Homeless woman accused of child neglect, children covered in filth, lice, suffering health problems
BENNINGTON — A homeless woman is facing charges after her children were found covered in filth, infested with lice, and suffering numerous health problems from a lack of medical care.
Tajia Morway, 24, pleaded not guilty Wednesday in Vermont Superior Court Criminal Division Bennington Unit to felony counts of endangering a child under 2, and cruelty to a child. She also pleaded not guilty to two misdemeanor counts of cruelty to a child. She was released without bail under a number of conditions, among them that she reside in Bennington County, and to not contact her children outside the rules laid out in a family court order.
According to an affidavit by Bennington Police Officer Thalia Hudson, on Aug. 24 Winhall Police Lt. Derrick Tienken was off-duty at the Bennington Little League Field on Park Street where he saw a pick-up truck bearing New York registration plates. Around the truck were four children. Each child appeared extremely dirty. They were with man and woman who appeared to be in their 20s. Tienken approached the woman and was told they had all spent the night there by the field as they were homeless. She had reached out to local social services, but they had been of no help. The woman, identified as Morway, said she only had $5 to her name and did not know where to go.
Tienken said he witnessed the two youngest children, ages 1 and 2, eating dog food out of a dog bowl. Both were in dirty diapers and covered in filth.
He told Morway they would not be able to stay at the Little League field, then purchased food from the nearby Burger King for the children to eat. He then called Bennington Police.
Hudson wrote that Morway told her they had just pulled in and were rearranging items in the truck so as not to get a ticket. When confronted with the story she told Tienken, Morway admitted they had in fact stayed the night there. They had been living near Grout Pond on National Forest land in a camper, but someone had run the camper off the road forcing them to move.
Hudson said she spoke with a DCF worker about this and learned the family was in a camper where they said, however they were evicted after only being allowed to stay 14 days.
Morway claimed the children bathe at a relative's house in Bennington, however a Department of Children and Families worker discovered this was not true, that the children had never been there to bathe.
Morway said that DCF had planned to put her and the children in a hotel, but her boyfriend, who is not the father of any of the children, would not be able to stay. Morway said this is why they declined the hotel room and opted to live in the truck. Morway and her boyfriend became upset when Hudson suggested she and the children stay in the hotel room while the boyfriend lived in the truck outside.
Hudson said she saw the 1-year-old female child in a filthy car seat. The child was infested with lice to the point where her hair could be seen moving. Hudson estimated there were hundreds, if not thousands, of lice on the child.
More police and several DCF workers were then summoned and the decision was made to take the four children into state custody. This angered both Morway and her boyfriend, identified as Stroah Topliff, 23. Topliss punched his truck several times, denting it. Morway also punched the truck. Both yelled and used obscenities.
The three youngest children were treated at Southwestern Vermont Medical Center. On Aug. 26, Hudson received medical records from each child. All had wounds caused by continual scratching because of the lice and each was covered in dirt and some degree of fecal matter.

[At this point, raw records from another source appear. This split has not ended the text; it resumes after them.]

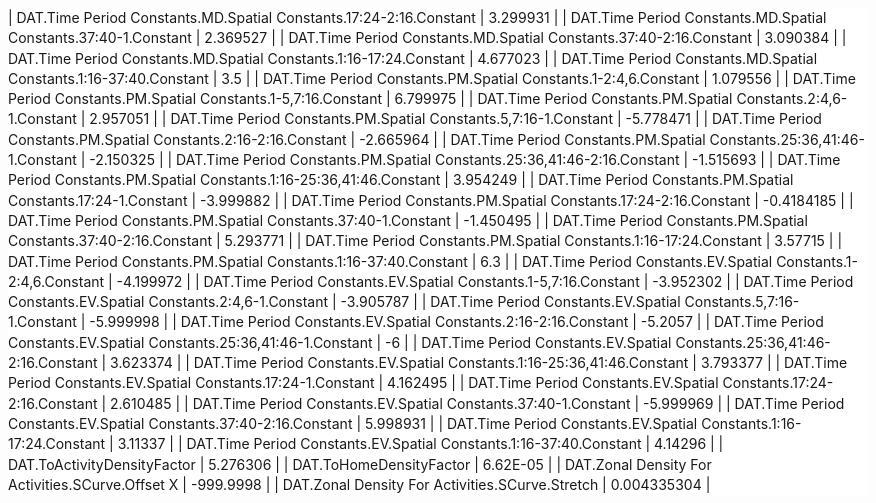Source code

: | DAT.Time Period Constants.MD.Spatial Constants.17:24-2:16.Constant                    | 3.299931     |
| DAT.Time Period Constants.MD.Spatial Constants.37:40-1.Constant                       | 2.369527     |
| DAT.Time Period Constants.MD.Spatial Constants.37:40-2:16.Constant                    | 3.090384     |
| DAT.Time Period Constants.MD.Spatial Constants.1:16-17:24.Constant                    | 4.677023     |
| DAT.Time Period Constants.MD.Spatial Constants.1:16-37:40.Constant                    | 3.5          |
| DAT.Time Period Constants.PM.Spatial Constants.1-2:4,6.Constant                       | 1.079556     |
| DAT.Time Period Constants.PM.Spatial Constants.1-5,7:16.Constant                      | 6.799975     |
| DAT.Time Period Constants.PM.Spatial Constants.2:4,6-1.Constant                       | 2.957051     |
| DAT.Time Period Constants.PM.Spatial Constants.5,7:16-1.Constant                      | -5.778471    |
| DAT.Time Period Constants.PM.Spatial Constants.2:16-2:16.Constant                     | -2.665964    |
| DAT.Time Period Constants.PM.Spatial Constants.25:36,41:46-1.Constant                 | -2.150325    |
| DAT.Time Period Constants.PM.Spatial Constants.25:36,41:46-2:16.Constant              | -1.515693    |
| DAT.Time Period Constants.PM.Spatial Constants.1:16-25:36,41:46.Constant              | 3.954249     |
| DAT.Time Period Constants.PM.Spatial Constants.17:24-1.Constant                       | -3.999882    |
| DAT.Time Period Constants.PM.Spatial Constants.17:24-2:16.Constant                    | -0.4184185   |
| DAT.Time Period Constants.PM.Spatial Constants.37:40-1.Constant                       | -1.450495    |
| DAT.Time Period Constants.PM.Spatial Constants.37:40-2:16.Constant                    | 5.293771     |
| DAT.Time Period Constants.PM.Spatial Constants.1:16-17:24.Constant                    | 3.57715      |
| DAT.Time Period Constants.PM.Spatial Constants.1:16-37:40.Constant                    | 6.3          |
| DAT.Time Period Constants.EV.Spatial Constants.1-2:4,6.Constant                       | -4.199972    |
| DAT.Time Period Constants.EV.Spatial Constants.1-5,7:16.Constant                      | -3.952302    |
| DAT.Time Period Constants.EV.Spatial Constants.2:4,6-1.Constant                       | -3.905787    |
| DAT.Time Period Constants.EV.Spatial Constants.5,7:16-1.Constant                      | -5.999998    |
| DAT.Time Period Constants.EV.Spatial Constants.2:16-2:16.Constant                     | -5.2057      |
| DAT.Time Period Constants.EV.Spatial Constants.25:36,41:46-1.Constant                 | -6           |
| DAT.Time Period Constants.EV.Spatial Constants.25:36,41:46-2:16.Constant              | 3.623374     |
| DAT.Time Period Constants.EV.Spatial Constants.1:16-25:36,41:46.Constant              | 3.793377     |
| DAT.Time Period Constants.EV.Spatial Constants.17:24-1.Constant                       | 4.162495     |
| DAT.Time Period Constants.EV.Spatial Constants.17:24-2:16.Constant                    | 2.610485     |
| DAT.Time Period Constants.EV.Spatial Constants.37:40-1.Constant                       | -5.999969    |
| DAT.Time Period Constants.EV.Spatial Constants.37:40-2:16.Constant                    | 5.998931     |
| DAT.Time Period Constants.EV.Spatial Constants.1:16-17:24.Constant                    | 3.11337      |
| DAT.Time Period Constants.EV.Spatial Constants.1:16-37:40.Constant                    | 4.14296      |
| DAT.ToActivityDensityFactor                                                           | 5.276306     |
| DAT.ToHomeDensityFactor                                                               | 6.62E-05     |
| DAT.Zonal Density For Activities.SCurve.Offset X                                      | -999.9998    |
| DAT.Zonal Density For Activities.SCurve.Stretch                                       | 0.004335304  |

It was discovered that the 1-year-old had never been to a pediatrician and in addition to the lice infestation suffered an open wound caused by a fungus. The child made no attempt to verbally communicate and could not stand without support.
The 2-year-old, in addition to lice and filth, had an eyeglass prescription that was never filled and had also not been brought to several optometrist appointments. DCF investigators learned that at one of the appointments she did make the doctor found swelling on her optic nerve which may have been anything from benign swelling to a brain tumor. Follow-up appointments were made, but the child was never brought to them.
The 2-year-old had also been diagnosed with ankyloglossia otherwise known as "tongue-tied" a medical condition that affects the mobility of the tongue. Medical treatment was never sought for this, according to police.
The 4-year-old suffered from a fungal infection. "She was washed and treated for lice and it was reported that the lice slid down her back in a solid mass," wrote Hudson. "The water was black when they were done bathing her at SVMC."
Wiping the child down appeared to cause her pain, owing to her wounds.
The oldest child, nearly 8-years-old, was not evaluated at the emergency room. It was learned that the child was enrolled at a school in Gloversville, N.Y. where he had missed 42 days of school and been tardy five times.
DCF learned from Fulton County Department of Social Services (FCDSS) that investigators in New York had contacted Morway about the oldest child in June. According to FCDSS, the home the family was living in was rife with dog feces and urine. There was also a report made about Morway allegedly slapping one of the girls. After the FCDSS investigation was opened, Morway took her children to Vermont.
Hudson wrote that through her dealings with Morway, it appeared that Morway did not see the condition of the children as a problem and made a number of excuses.